I have a lot of time for John Hunt, especially given the fact that he made a trip from South Africa to South Beach Miami to speak at a conference I co-chaired for the AAAAs and he delivered a thoughtful piece on sparking ideas.

John's book title promises to be a celebration of ideas but turns out to be a rant on what feels like a lifetime of ideas being killed by one thing or another.

Every chapter points to the potential threat on an idea but occasionally it delivers a gem of advice on how to ensure an idea doesn't get killed.

His first chapter talks to two types of people - the sunrise and the sunset people. This book seems to focus on the sunset of ideas and that's probably the most effective way to make his point but I would love there to be a second book on where or how ideas originate for him. Maybe he would just agree that such a book already exists and to this day it's still one of the best on the subject "A Technique for Producing Ideas" by James Webb Young. 


Some key quotes that I liked from John's book:

Sunset people don't kill ideas, they just take away all the oxygen surrounding them.

It's the reassuring nature of habit that produces its stickiness.

Most of the world's greatest ideas were first very fragile thoughts.

Disband the politburo and declare an idea democracy - we are all equal before an idea.

Those with the thickest files and the most saved documents on their desktops are often those furthest from crisp, clear thinking.

Ideas don't come from existing facts but from the holes we drill through them.

It's critical to aim high.
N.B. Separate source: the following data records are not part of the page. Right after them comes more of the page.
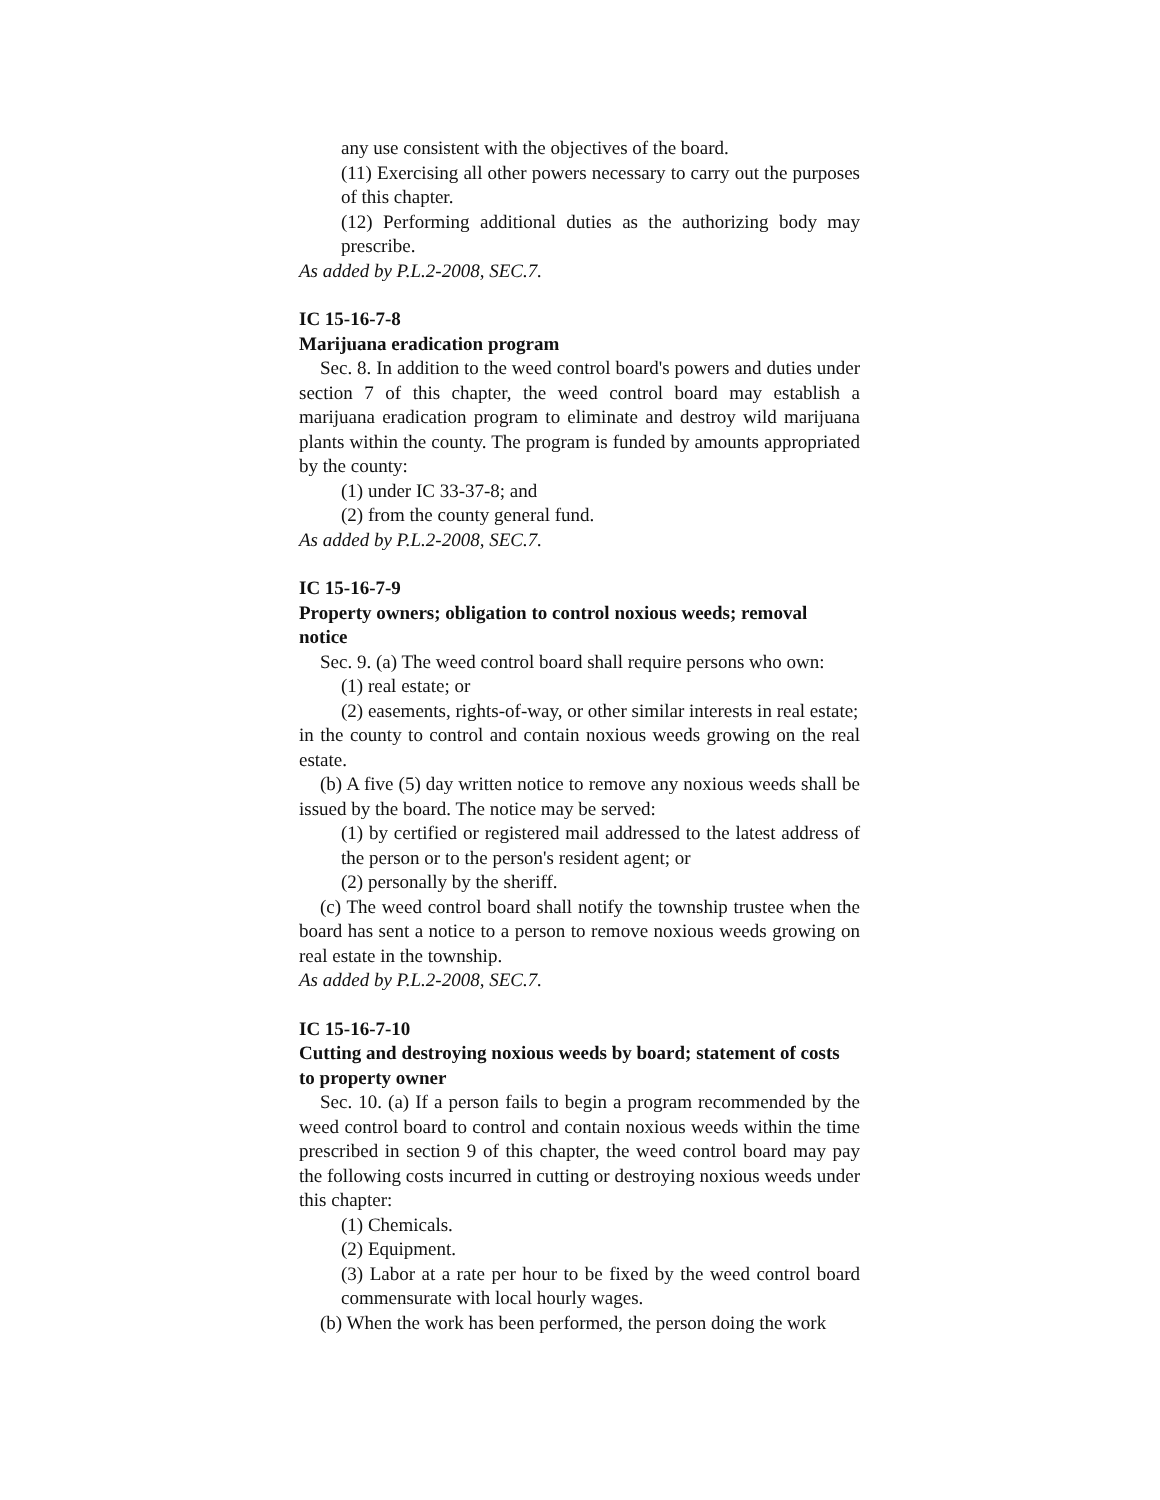any use consistent with the objectives of the board.
(11) Exercising all other powers necessary to carry out the purposes of this chapter.
(12) Performing additional duties as the authorizing body may prescribe.
As added by P.L.2-2008, SEC.7.
IC 15-16-7-8
Marijuana eradication program
Sec. 8. In addition to the weed control board's powers and duties under section 7 of this chapter, the weed control board may establish a marijuana eradication program to eliminate and destroy wild marijuana plants within the county. The program is funded by amounts appropriated by the county:
(1) under IC 33-37-8; and
(2) from the county general fund.
As added by P.L.2-2008, SEC.7.
IC 15-16-7-9
Property owners; obligation to control noxious weeds; removal notice
Sec. 9. (a) The weed control board shall require persons who own:
(1) real estate; or
(2) easements, rights-of-way, or other similar interests in real estate;
in the county to control and contain noxious weeds growing on the real estate.
(b) A five (5) day written notice to remove any noxious weeds shall be issued by the board. The notice may be served:
(1) by certified or registered mail addressed to the latest address of the person or to the person's resident agent; or
(2) personally by the sheriff.
(c) The weed control board shall notify the township trustee when the board has sent a notice to a person to remove noxious weeds growing on real estate in the township.
As added by P.L.2-2008, SEC.7.
IC 15-16-7-10
Cutting and destroying noxious weeds by board; statement of costs to property owner
Sec. 10. (a) If a person fails to begin a program recommended by the weed control board to control and contain noxious weeds within the time prescribed in section 9 of this chapter, the weed control board may pay the following costs incurred in cutting or destroying noxious weeds under this chapter:
(1) Chemicals.
(2) Equipment.
(3) Labor at a rate per hour to be fixed by the weed control board commensurate with local hourly wages.
(b) When the work has been performed, the person doing the work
No matter the context, an idea needs a decent arc. It needs to leap out of the present sameness and clearly carry everyone who's following it to the other side. Even with an original thought [idea] wrapped tightly in your head, it's tough to leap an abyss in two bounds.

Expediency is extremely corrosive to ideas. It allows you to marinate in the mediocre. Everyone is content, but no one is ecstatic.

An idea is a paradigm shifting moment that forward projects future potential in an initially ethereal but progressively tangible manner.

A faux intellectual wouldn't know an idea if he sat on one, but quickly recognizes a thought that, in discussion, could make him look smart.

Just because the wheel was such a breakthrough, doesn't mean is has to stay in stone or wood. Some ideas are so fundamental and powerful they are reincarnated year after year. Others are destined to bloom for a few months and then die.

Thinking without a sense of urgency rarely sees the light of day.

At the beginning of the process [developing ideas], the closer everyone is physically the better. Even if the thought is clearly articulated [by email or phone] it's not attached to the mood. And an idea in its early stages, without the positive atmosphere around it, is tough to float.

Genius is nearly always the outside view looking in; the clever coupling of two or more seemingly disparate things.

We don't know what we don't know until we do what we don't usually do.

The gap between what you already know and what you're exploring is often where the best ideas pop up.

No one orders a bouquet of beige flowers.

I now strongly believe ownership is much less important than portability. Even if it's your idea, the smartest thing to do is hand it over immediately and declare it their idea.

The world rallies behind a cause not an instruction.

* Yes the picture is intentionally upside down and refers to a chapter in John's book about disrupting the commonality around you. Uncomfortable isn't it?